When thousands of people begin assembling in squares in Greece and Spain calling for real democracy what they are effectively saying is: “Look, in 2008 you let the cat out of the bag. If money really is just a social construct now, a promise, a set of IOUs and even trillions of debts can be made to vanish if sufficiently powerful players demand it then, if democracy is to mean anything, it means that everyone gets to weigh in on the process of how these promises are made and renegotiated.” I find this extraordinarily hopeful.
This strikes me as exactly what one of the main thrusts of the Occupy movement is about – a desire for debt forgiveness, especially in the face of a system that forgives every bad gamble of financial elites.
Moreover, as we’ve seen recently with Robert Cruickshank’s piece calling for student debt forgiveness and some larger calls for a debt jubilee, there is a growing demand for this to happen. For a long while, those fighting the foreclosure crisis have demanded principle write downs, a moderate form of debt forgiveness that has been strenuously rejected by both political and financial elites. Or, to put it more differently, given the situation of crisis financial and political elites have put the world in, it’s hard to imagine there being a solution on scale to address the depths of the crisis other than jubilee.

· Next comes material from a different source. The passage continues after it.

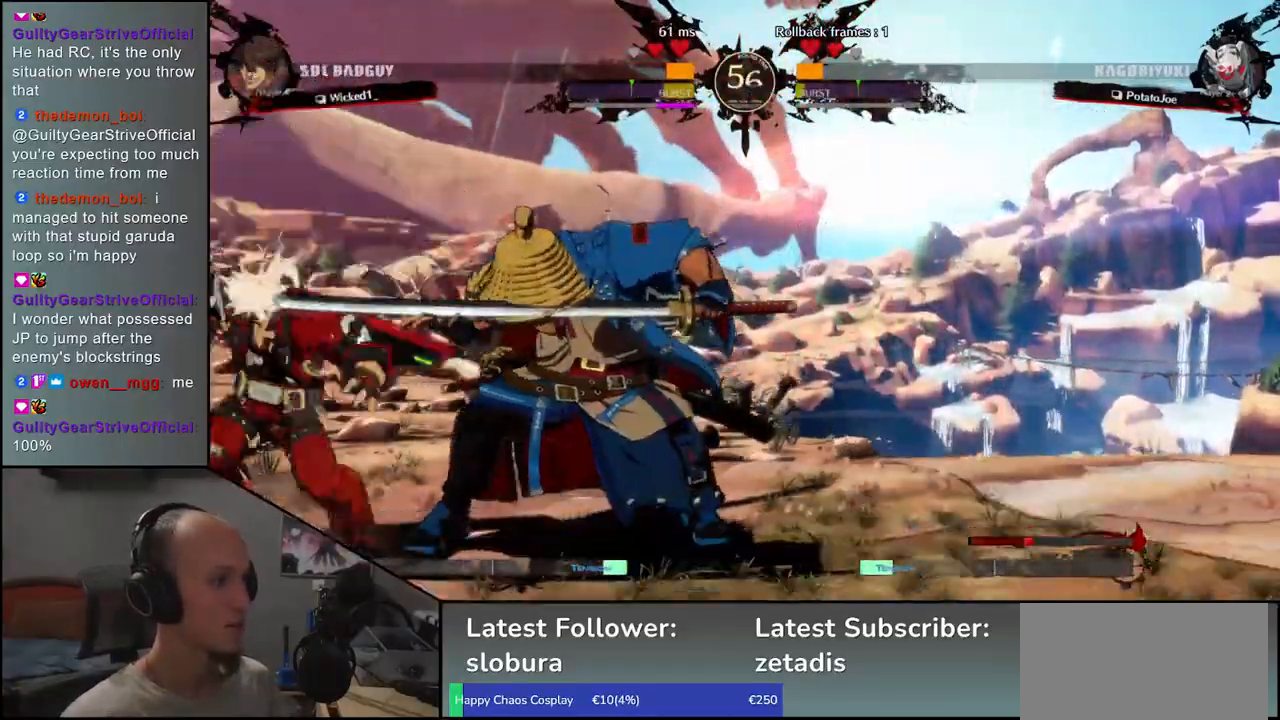
{"buttons": [], "left_stick": "center", "events": [[100, "R1", "down"], [183, "R1", "up"], [283, "R1", "down"], [367, "R1", "up"]]}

This moment of popular anger isn’t going to be solved by a piece of tepid legislation regulating corporate money in politics. This anger isn’t going to be quelled by a financial transaction tax. While a massive infrastructure spending and jobs creation effort in the US could reduce some anger here, it would do little to stop the rage felt by the students and unemployed in Greece, Italy, Spain, and Portugal. Throwing all the banisters in jail would probably help things, at least in so far as restoring a sense of the rule of law, without changing the underlying fundamental problems of our economic system, it’s unlikely that change would be forestalled.
What Occupy Wall Street teaches us is that the scale of the problems we face demand solutions which realistically meet the problem. Occupation is a tactic fit for this crisis. But if we are to begin to answer the complaints of the Occupy movement or Los Indignados or any of the protesters in Greece and beyond, we have to look at how individual people and families have been broken by this elite-centric economy. The problem is debt and solution is forgiveness. The only question will be how long will it take, as Graeber says, for sufficiently powerful people to arrive at this position or for the public to amass enough power to make it happen democratically.